Source records →
..............................

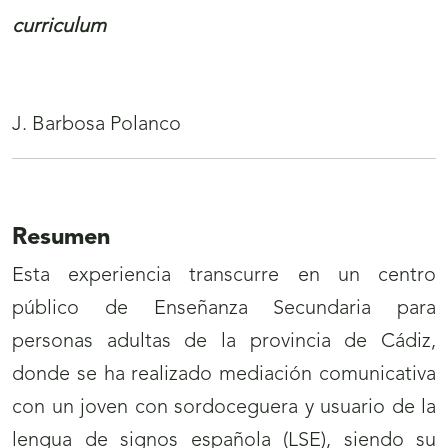
curriculum
J. Barbosa Polanco
Resumen
Esta experiencia transcurre en un centro
público de Enseñanza Secundaria para
personas adultas de la provincia de Cádiz,
donde se ha realizado mediación comunicativa
con un joven con sordoceguera y usuario de la
lengua de signos española (LSE), siendo su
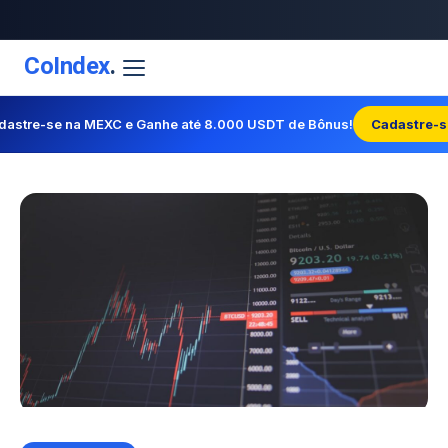
CoIndex
.
dastre-se na MEXC e Ganhe até 8.000 USDT de Bônus!
Cadastre-s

..............................

Exercise objective → Up to and including the last line of the listing, starting at the line with "Esta experiencia transcurre en un centro", extract every line exactly and leave out the pictures.

Exercise solution →
Esta experiencia transcurre en un centro
público de Enseñanza Secundaria para
personas adultas de la provincia de Cádiz,
donde se ha realizado mediación comunicativa
con un joven con sordoceguera y usuario de la
lengua de signos española (LSE), siendo su
CoIndex
.
dastre-se na MEXC e Ganhe até 8.000 USDT de Bônus!
Cadastre-s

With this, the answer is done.